Part of the force behind new legislation.¶
As well as their direct and tireless interventions with young prisoners, Grandir Dignement is supporting the fight to fast-track legislation to significantly improve the welfare of minors in prison. Its work on alternative measures in close collaboration with the Ministry of Justice have led to the setting up of a probation service, currently in an experimental phase. Its various pleas facilitate a clearer understanding of the situation of juveniles in detention and constitute the documentation and resources necessary for the repeal of new measures and even laws. The association is based on an arsenal of legal, pedagogical and universal tools, such as the Convention on the Rights of the Child, or the United Nations Guidelines for the Prevention of Juvenile Delinquency.
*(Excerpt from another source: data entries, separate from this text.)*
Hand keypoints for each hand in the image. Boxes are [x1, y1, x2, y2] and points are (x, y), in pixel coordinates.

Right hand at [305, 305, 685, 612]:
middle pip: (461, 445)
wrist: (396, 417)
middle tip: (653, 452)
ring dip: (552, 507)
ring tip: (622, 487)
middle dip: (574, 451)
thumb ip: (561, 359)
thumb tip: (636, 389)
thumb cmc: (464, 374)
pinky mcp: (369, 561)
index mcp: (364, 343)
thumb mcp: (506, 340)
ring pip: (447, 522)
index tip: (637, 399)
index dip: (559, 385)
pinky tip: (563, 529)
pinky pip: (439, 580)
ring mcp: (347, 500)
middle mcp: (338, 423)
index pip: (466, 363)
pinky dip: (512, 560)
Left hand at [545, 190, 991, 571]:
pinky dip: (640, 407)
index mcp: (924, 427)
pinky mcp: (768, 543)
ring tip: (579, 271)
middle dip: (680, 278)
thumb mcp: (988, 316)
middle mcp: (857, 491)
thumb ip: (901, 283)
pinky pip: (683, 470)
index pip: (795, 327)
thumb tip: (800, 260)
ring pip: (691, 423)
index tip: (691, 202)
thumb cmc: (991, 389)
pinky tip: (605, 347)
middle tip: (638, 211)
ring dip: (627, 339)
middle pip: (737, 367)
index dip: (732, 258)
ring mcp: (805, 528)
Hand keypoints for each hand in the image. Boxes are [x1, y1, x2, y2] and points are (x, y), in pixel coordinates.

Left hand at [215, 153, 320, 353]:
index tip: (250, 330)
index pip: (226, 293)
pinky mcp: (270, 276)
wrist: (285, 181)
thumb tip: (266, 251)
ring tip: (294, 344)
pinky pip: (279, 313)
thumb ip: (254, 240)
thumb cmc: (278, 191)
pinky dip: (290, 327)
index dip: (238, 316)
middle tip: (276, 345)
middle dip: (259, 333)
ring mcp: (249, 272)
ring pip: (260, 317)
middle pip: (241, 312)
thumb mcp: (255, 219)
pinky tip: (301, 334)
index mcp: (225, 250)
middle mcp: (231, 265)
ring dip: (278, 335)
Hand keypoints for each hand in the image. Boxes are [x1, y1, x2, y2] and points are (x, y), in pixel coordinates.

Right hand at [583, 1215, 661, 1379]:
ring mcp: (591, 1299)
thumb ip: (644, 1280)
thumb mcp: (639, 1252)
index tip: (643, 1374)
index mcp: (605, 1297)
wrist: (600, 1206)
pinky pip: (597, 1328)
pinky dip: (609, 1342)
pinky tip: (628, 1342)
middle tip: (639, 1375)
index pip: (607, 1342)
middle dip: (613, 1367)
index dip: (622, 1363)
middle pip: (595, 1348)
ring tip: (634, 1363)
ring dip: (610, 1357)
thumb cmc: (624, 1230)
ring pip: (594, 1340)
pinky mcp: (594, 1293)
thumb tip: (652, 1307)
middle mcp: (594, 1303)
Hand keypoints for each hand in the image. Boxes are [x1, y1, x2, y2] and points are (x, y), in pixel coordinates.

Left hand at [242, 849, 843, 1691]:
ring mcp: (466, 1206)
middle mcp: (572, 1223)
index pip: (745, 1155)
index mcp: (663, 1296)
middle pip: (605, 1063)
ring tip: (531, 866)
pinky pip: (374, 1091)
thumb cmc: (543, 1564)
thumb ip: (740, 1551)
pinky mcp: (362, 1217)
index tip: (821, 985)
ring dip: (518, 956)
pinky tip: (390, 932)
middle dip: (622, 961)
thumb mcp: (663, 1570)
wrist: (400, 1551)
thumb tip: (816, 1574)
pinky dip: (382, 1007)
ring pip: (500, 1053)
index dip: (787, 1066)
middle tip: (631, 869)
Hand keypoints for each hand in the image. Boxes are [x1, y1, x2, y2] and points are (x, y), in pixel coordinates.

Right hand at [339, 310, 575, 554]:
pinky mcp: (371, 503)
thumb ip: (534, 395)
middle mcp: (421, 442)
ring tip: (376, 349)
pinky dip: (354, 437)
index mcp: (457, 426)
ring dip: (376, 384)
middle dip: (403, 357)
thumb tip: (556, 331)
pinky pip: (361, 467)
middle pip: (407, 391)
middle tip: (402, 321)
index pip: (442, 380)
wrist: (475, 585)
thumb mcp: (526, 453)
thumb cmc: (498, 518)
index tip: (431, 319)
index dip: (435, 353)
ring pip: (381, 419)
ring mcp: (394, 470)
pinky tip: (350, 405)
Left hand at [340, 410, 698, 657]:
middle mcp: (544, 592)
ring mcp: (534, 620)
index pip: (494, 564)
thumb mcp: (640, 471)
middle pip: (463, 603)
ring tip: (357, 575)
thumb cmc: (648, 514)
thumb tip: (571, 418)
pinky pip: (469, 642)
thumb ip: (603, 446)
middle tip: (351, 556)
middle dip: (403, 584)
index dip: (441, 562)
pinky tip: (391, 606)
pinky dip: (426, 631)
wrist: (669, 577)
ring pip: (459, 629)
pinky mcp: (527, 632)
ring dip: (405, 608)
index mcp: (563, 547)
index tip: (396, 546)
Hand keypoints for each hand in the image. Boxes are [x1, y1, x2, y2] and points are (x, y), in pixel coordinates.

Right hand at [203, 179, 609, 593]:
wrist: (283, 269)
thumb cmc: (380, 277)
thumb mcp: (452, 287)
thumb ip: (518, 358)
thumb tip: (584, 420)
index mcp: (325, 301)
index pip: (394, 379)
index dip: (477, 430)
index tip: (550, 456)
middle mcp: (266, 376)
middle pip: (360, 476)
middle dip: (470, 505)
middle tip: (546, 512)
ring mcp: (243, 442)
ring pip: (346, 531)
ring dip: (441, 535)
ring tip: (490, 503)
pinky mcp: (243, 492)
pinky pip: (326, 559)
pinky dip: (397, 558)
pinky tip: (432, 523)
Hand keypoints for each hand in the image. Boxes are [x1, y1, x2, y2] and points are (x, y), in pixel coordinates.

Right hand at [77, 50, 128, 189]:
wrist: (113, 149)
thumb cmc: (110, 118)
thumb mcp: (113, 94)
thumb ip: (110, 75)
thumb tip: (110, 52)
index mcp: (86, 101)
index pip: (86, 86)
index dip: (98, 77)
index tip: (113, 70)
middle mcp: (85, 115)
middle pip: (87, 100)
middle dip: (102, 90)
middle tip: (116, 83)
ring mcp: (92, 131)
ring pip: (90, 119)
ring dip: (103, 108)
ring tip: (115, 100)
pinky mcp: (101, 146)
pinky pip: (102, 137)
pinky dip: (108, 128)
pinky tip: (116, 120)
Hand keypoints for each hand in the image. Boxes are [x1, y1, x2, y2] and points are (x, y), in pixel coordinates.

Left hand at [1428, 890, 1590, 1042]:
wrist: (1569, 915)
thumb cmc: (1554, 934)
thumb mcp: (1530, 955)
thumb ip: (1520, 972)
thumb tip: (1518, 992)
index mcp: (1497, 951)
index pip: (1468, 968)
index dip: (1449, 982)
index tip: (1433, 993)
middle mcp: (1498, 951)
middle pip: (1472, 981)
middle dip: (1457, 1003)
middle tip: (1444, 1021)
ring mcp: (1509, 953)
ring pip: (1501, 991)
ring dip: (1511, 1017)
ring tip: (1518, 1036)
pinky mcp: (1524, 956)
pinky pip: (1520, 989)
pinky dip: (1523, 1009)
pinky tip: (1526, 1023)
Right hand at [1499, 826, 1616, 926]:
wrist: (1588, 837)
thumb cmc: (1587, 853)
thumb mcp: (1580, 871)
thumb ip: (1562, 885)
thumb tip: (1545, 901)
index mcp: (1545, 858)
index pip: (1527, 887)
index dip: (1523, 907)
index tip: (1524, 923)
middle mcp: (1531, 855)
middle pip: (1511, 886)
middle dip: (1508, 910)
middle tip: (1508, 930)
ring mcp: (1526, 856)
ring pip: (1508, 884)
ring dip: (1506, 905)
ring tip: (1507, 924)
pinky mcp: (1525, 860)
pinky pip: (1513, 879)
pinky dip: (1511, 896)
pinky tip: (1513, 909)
“In fact, we’ve been an active player in the publication of new legislation on minors in conflict with the law in Madagascar, which includes a reduction in detention warrants, alternative measures to detention and the fact that a judge needs to justify any detention of a minor. In Antananarivo there are only four judges for juvenile offenders, which is too few. “As a result, justice often lacks time and means,” says Hélène Muller, who is also behind the creation of the comic strip ‘My rights in prison’ in Malagasy.
Since January 2016, in partnership with the NGO, ‘Prisonniers Sans Frontière’ (PRSF), Grandir Dignement is starting a new programme in Niger with approximately 170 minors in prison in the six institutions where the two associations have a presence. With the same aims in mind, the association has also recently established itself in France, where 700 minors are detained in various institutions.